**Data supplied**:

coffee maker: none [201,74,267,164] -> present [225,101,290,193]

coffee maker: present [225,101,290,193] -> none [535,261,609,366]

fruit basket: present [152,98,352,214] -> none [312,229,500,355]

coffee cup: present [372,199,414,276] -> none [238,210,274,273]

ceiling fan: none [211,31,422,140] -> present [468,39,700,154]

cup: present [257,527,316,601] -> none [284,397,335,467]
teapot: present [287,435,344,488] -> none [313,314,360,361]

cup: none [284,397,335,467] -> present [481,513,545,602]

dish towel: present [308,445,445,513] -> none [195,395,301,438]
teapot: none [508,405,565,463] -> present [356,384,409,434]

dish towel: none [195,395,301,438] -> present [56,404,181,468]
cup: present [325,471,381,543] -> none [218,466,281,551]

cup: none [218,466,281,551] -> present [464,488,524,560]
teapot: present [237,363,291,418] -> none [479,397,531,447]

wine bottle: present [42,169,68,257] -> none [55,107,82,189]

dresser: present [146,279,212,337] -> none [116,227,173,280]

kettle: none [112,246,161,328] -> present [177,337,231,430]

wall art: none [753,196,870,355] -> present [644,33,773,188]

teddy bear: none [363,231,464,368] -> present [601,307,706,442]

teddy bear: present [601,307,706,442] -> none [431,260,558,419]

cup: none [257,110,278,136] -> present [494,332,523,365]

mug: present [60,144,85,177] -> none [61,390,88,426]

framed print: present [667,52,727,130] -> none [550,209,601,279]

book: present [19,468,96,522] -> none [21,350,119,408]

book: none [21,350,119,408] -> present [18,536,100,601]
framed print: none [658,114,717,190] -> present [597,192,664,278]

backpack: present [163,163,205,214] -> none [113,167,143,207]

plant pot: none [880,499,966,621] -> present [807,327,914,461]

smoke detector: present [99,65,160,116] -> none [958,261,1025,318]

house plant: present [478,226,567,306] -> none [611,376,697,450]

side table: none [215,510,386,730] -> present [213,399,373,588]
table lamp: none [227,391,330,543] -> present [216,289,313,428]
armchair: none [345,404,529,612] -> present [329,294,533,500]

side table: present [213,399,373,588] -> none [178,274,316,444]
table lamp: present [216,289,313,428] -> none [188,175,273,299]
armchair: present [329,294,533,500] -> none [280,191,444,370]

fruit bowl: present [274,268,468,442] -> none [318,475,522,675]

**Aim of the task**:
Set down exactly the lines of the data above, beginning with the line that has "mug: present [60,144,85,177]" and ending with the line that has "framed print: none", and no others.

**Answer area**:
mug: present [60,144,85,177] -> none [61,390,88,426]

framed print: present [667,52,727,130] -> none [550,209,601,279]

book: present [19,468,96,522] -> none [21,350,119,408]

book: none [21,350,119,408] -> present [18,536,100,601]
framed print: none [658,114,717,190] -> present [597,192,664,278]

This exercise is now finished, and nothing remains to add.